106 P. 583, 157 Cal. 174, 1910 Cal. LEXIS 245
CourtCalifornia Supreme Court
DecidedJanuary 4, 1910
DocketS.F. No. 4911.
StatusPublished
Cited by8 cases

This text of 106 P. 583 (Russell v. Ross) is published on Counsel Stack Legal Research, covering California Supreme Court primary law. Counsel Stack provides free access to over 12 million legal documents including statutes, case law, regulations, and constitutions.

Bluebook
Russell v. Ross, 106 P. 583, 157 Cal. 174, 1910 Cal. LEXIS 245 (Cal. 1910).

Opinion

MELVIN, J.

This action was brought to recover damages for an alleged breach of contract. The jury found a verdict for ten thousand dollars in favor of plaintiffs, and this appeal is prosecuted from the judgment and from the order denying defendants’ motion for a new trial.

It appears that in May, 1902, plaintiffs entered into a contract with defendant Ross for the building of the hull of a vessel at Coos Bay, Oregon, the price to be $26,725. The Pacific Surety Company executed and delivered to plaintiffs a bond in the sum of ten thousand dollars conditioned upon the faithful performance of the contract by Ross. The agreement between plaintiffs and Ross provided for payments at various times during the building of the vessel, each payment, except the first, depending upon the amount of progress made upon the work. The first four payments, amounting to twelve thous- and five hundred dollars, were duly made under the terms of the contract. On September 13, 1902, before the fifth payment became due, Ross telegraphed to plaintiffs for an advance. Plaintiffs took the telegram to Messrs. Foard & Anderson, who were sureties of Ross to the Surety Company, showed them the message and informed them that, in the opinion of plaintiffs and their lawyers, no prepayment of the installment could be made by plaintiffs to Ross without releasing the Surety Company from liability under the bond. After some discussion plaintiffs loaned Foard & Anderson two thous- and five hundred dollars, taking the promissory note of the latter firm for that amount, and this money was sent by Foard & Anderson to Ross with the knowledge of plaintiffs. Subsequently the fifth installment became due, and Ross requested that it be paid to Foard & Anderson. This was done by cancellation of the aforesaid note. No interest charge was made. On October 6, 1902, a similar transaction occurred, whereby Foard & Anderson borrowed one thousand dollars and sent it *176 to Ross, giving the plaintiffs their promissory note as before. Later Ross and Messrs. Foard & Anderson wrote to plaintiffs asking for more money and plaintiffs refused either to loan or advance any additional sum.

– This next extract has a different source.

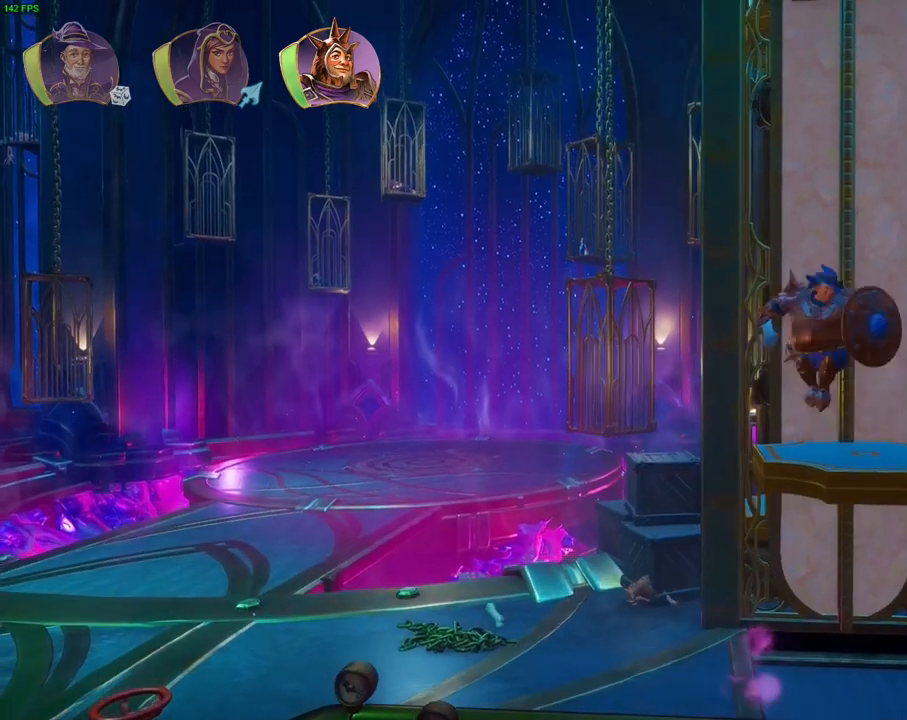
{"dt_ms": 500, "buttons": [], "left_stick": "right", "right_stick": "center", "events": [[50, "left_stick", "center"], [133, "left_stick", "left"], [167, "CROSS", "down"], [250, "CROSS", "up"], [300, "left_stick", "center"], [350, "left_stick", "right"]]}
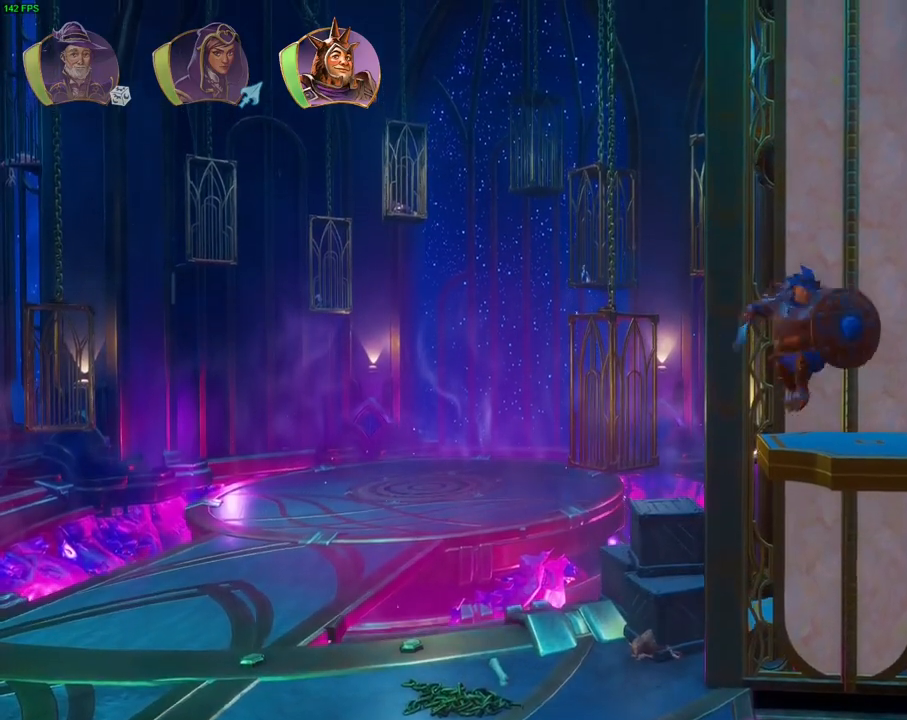
{"dt_ms": 500, "buttons": [], "left_stick": "right", "right_stick": "center", "events": [[17, "CROSS", "down"], [83, "CROSS", "up"], [167, "left_stick", "center"], [217, "left_stick", "left"], [383, "left_stick", "center"], [433, "CROSS", "down"], [450, "left_stick", "right"], [483, "CROSS", "up"]]}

About November 2, 1902, plaintiffs learned that the vessel had been attached. Thereupon Mr. Russell went to Oregon; paid $4038.57 demanded by the attaching creditors, and settled other claims. These amounted in the aggregate to $9178.30. He then placed Captain Peterson in charge as representing his firm, and proceeded to finish the hull, at a cost of fourteen thousand dollars. Ross remained as overseer or foreman without compensation. Ross's own testimony on this point is as follows: “I . . . had a pride in the boat and would like to finish it if I was able. He then said he did not see anything to be done but finish The boat, and I offered him my services without charge or expense to him in completing her. I then went to Prosper with him, and he drew checks, paying off the claims and liens on the boat.” Ross also remained on the vessel until its delivery in San Francisco.

Upon these facts and others that will appear later in the discussion the district court of appeal reversed the judgment and the order denying a new trial.

In the opinion rendered by the district court of appeal it is held that the transaction between Russell & Rogers Co. and Messrs. Foard & Anderson, by which the latter were loaned amounts to be advanced later by them to Ross, with the knowledge of Russell & Rogers Company, amounted to the same thing as a payment directly to Ross by respondents, in violation of the terms of the contract; and that the Surety Company was thereby released from all liability under its agreement of suretyship. The case principally relied upon for the support of these conclusions is County of Glenn v. Jones, 146 Cal. 518, [80 Pac. 695],

In opposition to these views, respondents contend that the question whether or not premature payments were made is one dependent for solution upon conflicting evidence, and that the jury having found no violation of the building contract, an appellate tribunal cannot set aside that conclusion. They also contend that even granting the prepayment of amounts due under the contract, such advances do not of themselves release the sureties. Their theory is that no such release occurs unless *177 prepayment places the surety company in a different and more disadvantageous position than that which it would occupy if no untimely payments had been made.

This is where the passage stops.